_Brief:_ The records below need copying. Match each line exactly.

_Data to use:_
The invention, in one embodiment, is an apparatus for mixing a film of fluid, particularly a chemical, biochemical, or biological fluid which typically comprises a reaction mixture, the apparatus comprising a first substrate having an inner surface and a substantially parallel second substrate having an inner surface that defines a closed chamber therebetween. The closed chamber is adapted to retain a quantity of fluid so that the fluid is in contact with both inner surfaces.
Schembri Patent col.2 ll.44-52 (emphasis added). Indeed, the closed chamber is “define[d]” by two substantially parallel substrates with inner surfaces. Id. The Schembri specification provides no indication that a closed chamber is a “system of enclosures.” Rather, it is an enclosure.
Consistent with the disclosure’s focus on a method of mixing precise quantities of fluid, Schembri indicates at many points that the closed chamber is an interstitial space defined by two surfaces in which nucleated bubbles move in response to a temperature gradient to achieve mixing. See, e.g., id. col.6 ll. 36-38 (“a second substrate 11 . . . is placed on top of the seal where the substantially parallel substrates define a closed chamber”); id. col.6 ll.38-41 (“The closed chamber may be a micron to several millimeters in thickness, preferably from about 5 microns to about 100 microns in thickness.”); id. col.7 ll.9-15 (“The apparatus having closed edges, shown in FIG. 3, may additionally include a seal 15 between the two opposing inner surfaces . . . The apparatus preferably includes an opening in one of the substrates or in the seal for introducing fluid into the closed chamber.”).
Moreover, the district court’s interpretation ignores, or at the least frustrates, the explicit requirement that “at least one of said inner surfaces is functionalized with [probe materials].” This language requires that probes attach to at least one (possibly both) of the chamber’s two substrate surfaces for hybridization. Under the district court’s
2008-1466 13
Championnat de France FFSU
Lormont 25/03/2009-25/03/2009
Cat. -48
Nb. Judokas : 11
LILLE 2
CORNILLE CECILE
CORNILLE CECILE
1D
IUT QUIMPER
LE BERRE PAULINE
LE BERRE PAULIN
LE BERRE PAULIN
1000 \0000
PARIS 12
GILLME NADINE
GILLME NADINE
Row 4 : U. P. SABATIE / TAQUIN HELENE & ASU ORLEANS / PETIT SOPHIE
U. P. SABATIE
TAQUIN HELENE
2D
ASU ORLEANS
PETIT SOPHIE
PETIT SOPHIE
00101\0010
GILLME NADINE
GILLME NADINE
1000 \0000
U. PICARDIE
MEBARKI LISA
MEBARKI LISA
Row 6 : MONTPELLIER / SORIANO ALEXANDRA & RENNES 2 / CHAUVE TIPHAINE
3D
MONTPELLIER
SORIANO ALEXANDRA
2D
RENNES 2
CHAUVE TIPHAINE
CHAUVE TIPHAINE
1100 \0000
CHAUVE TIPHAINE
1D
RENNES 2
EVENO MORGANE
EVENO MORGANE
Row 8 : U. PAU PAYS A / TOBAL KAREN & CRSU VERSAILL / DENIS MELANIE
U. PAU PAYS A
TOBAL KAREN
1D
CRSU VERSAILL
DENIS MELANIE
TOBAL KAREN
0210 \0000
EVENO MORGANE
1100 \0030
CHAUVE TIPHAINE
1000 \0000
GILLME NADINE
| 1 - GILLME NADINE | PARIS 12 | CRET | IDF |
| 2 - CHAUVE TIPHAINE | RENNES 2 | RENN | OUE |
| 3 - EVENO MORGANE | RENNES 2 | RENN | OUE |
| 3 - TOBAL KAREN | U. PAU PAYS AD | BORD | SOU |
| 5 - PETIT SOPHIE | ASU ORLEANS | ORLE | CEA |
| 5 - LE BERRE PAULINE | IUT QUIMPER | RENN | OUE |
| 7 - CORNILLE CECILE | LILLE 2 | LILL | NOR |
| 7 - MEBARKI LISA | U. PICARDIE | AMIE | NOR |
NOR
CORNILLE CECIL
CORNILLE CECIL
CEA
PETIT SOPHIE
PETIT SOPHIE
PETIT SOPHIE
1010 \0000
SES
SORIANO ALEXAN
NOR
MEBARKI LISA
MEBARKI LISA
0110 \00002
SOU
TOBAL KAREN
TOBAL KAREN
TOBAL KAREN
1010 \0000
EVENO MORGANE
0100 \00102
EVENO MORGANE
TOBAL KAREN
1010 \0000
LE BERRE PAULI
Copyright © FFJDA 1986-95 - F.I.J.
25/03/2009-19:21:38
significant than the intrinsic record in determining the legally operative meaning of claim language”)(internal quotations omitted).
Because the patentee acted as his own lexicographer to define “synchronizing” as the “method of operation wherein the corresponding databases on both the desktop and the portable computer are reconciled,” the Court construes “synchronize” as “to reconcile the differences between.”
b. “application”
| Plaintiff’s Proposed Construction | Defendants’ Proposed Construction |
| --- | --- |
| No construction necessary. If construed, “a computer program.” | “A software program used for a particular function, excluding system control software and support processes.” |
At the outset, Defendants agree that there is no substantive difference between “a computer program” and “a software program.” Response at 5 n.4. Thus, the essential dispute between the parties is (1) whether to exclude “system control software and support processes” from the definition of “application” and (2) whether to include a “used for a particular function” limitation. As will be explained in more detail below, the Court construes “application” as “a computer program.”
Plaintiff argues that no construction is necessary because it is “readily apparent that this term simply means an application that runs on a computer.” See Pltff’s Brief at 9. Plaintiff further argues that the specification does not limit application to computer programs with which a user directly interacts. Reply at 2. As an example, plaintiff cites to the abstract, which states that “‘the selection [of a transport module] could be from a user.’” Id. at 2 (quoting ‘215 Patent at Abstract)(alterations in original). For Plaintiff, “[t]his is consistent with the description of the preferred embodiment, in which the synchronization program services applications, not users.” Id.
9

_Written answer:_
The invention, in one embodiment, is an apparatus for mixing a film of fluid, particularly a chemical, biochemical, or biological fluid which typically comprises a reaction mixture, the apparatus comprising a first substrate having an inner surface and a substantially parallel second substrate having an inner surface that defines a closed chamber therebetween. The closed chamber is adapted to retain a quantity of fluid so that the fluid is in contact with both inner surfaces.
Schembri Patent col.2 ll.44-52 (emphasis added). Indeed, the closed chamber is “define[d]” by two substantially parallel substrates with inner surfaces. Id. The Schembri specification provides no indication that a closed chamber is a “system of enclosures.” Rather, it is an enclosure.
Consistent with the disclosure’s focus on a method of mixing precise quantities of fluid, Schembri indicates at many points that the closed chamber is an interstitial space defined by two surfaces in which nucleated bubbles move in response to a temperature gradient to achieve mixing. See, e.g., id. col.6 ll. 36-38 (“a second substrate 11 . . . is placed on top of the seal where the substantially parallel substrates define a closed chamber”); id. col.6 ll.38-41 (“The closed chamber may be a micron to several millimeters in thickness, preferably from about 5 microns to about 100 microns in thickness.”); id. col.7 ll.9-15 (“The apparatus having closed edges, shown in FIG. 3, may additionally include a seal 15 between the two opposing inner surfaces . . . The apparatus preferably includes an opening in one of the substrates or in the seal for introducing fluid into the closed chamber.”).
Moreover, the district court’s interpretation ignores, or at the least frustrates, the explicit requirement that “at least one of said inner surfaces is functionalized with [probe materials].” This language requires that probes attach to at least one (possibly both) of the chamber’s two substrate surfaces for hybridization. Under the district court’s
2008-1466 13
Championnat de France FFSU
Lormont 25/03/2009-25/03/2009
Cat. -48
Nb. Judokas : 11
LILLE 2
CORNILLE CECILE
CORNILLE CECILE
1D
IUT QUIMPER
LE BERRE PAULINE
LE BERRE PAULIN
LE BERRE PAULIN
1000 \0000
PARIS 12
GILLME NADINE
GILLME NADINE
Row 4 : U. P. SABATIE / TAQUIN HELENE & ASU ORLEANS / PETIT SOPHIE
U. P. SABATIE
TAQUIN HELENE
2D
ASU ORLEANS
PETIT SOPHIE
PETIT SOPHIE
00101\0010
GILLME NADINE
GILLME NADINE
1000 \0000
U. PICARDIE
MEBARKI LISA
MEBARKI LISA
Row 6 : MONTPELLIER / SORIANO ALEXANDRA & RENNES 2 / CHAUVE TIPHAINE
3D
MONTPELLIER
SORIANO ALEXANDRA
2D
RENNES 2
CHAUVE TIPHAINE
CHAUVE TIPHAINE
1100 \0000
CHAUVE TIPHAINE
1D
RENNES 2
EVENO MORGANE
EVENO MORGANE
Row 8 : U. PAU PAYS A / TOBAL KAREN & CRSU VERSAILL / DENIS MELANIE
U. PAU PAYS A
TOBAL KAREN
1D
CRSU VERSAILL
DENIS MELANIE
TOBAL KAREN
0210 \0000
EVENO MORGANE
1100 \0030
CHAUVE TIPHAINE
1000 \0000
GILLME NADINE
| 1 - GILLME NADINE | PARIS 12 | CRET | IDF |
| 2 - CHAUVE TIPHAINE | RENNES 2 | RENN | OUE |
| 3 - EVENO MORGANE | RENNES 2 | RENN | OUE |
| 3 - TOBAL KAREN | U. PAU PAYS AD | BORD | SOU |
| 5 - PETIT SOPHIE | ASU ORLEANS | ORLE | CEA |
| 5 - LE BERRE PAULINE | IUT QUIMPER | RENN | OUE |
| 7 - CORNILLE CECILE | LILLE 2 | LILL | NOR |
| 7 - MEBARKI LISA | U. PICARDIE | AMIE | NOR |
NOR
CORNILLE CECIL
CORNILLE CECIL
CEA
PETIT SOPHIE
PETIT SOPHIE
PETIT SOPHIE
1010 \0000
SES
SORIANO ALEXAN
NOR
MEBARKI LISA
MEBARKI LISA
0110 \00002
SOU
TOBAL KAREN
TOBAL KAREN
TOBAL KAREN
1010 \0000
EVENO MORGANE
0100 \00102
EVENO MORGANE
TOBAL KAREN
1010 \0000
LE BERRE PAULI
Copyright © FFJDA 1986-95 - F.I.J.
25/03/2009-19:21:38
significant than the intrinsic record in determining the legally operative meaning of claim language”)(internal quotations omitted).
Because the patentee acted as his own lexicographer to define “synchronizing” as the “method of operation wherein the corresponding databases on both the desktop and the portable computer are reconciled,” the Court construes “synchronize” as “to reconcile the differences between.”
b. “application”
| Plaintiff’s Proposed Construction | Defendants’ Proposed Construction |
| --- | --- |
| No construction necessary. If construed, “a computer program.” | “A software program used for a particular function, excluding system control software and support processes.” |
At the outset, Defendants agree that there is no substantive difference between “a computer program” and “a software program.” Response at 5 n.4. Thus, the essential dispute between the parties is (1) whether to exclude “system control software and support processes” from the definition of “application” and (2) whether to include a “used for a particular function” limitation. As will be explained in more detail below, the Court construes “application” as “a computer program.”
Plaintiff argues that no construction is necessary because it is “readily apparent that this term simply means an application that runs on a computer.” See Pltff’s Brief at 9. Plaintiff further argues that the specification does not limit application to computer programs with which a user directly interacts. Reply at 2. As an example, plaintiff cites to the abstract, which states that “‘the selection [of a transport module] could be from a user.’” Id. at 2 (quoting ‘215 Patent at Abstract)(alterations in original). For Plaintiff, “[t]his is consistent with the description of the preferred embodiment, in which the synchronization program services applications, not users.” Id.
9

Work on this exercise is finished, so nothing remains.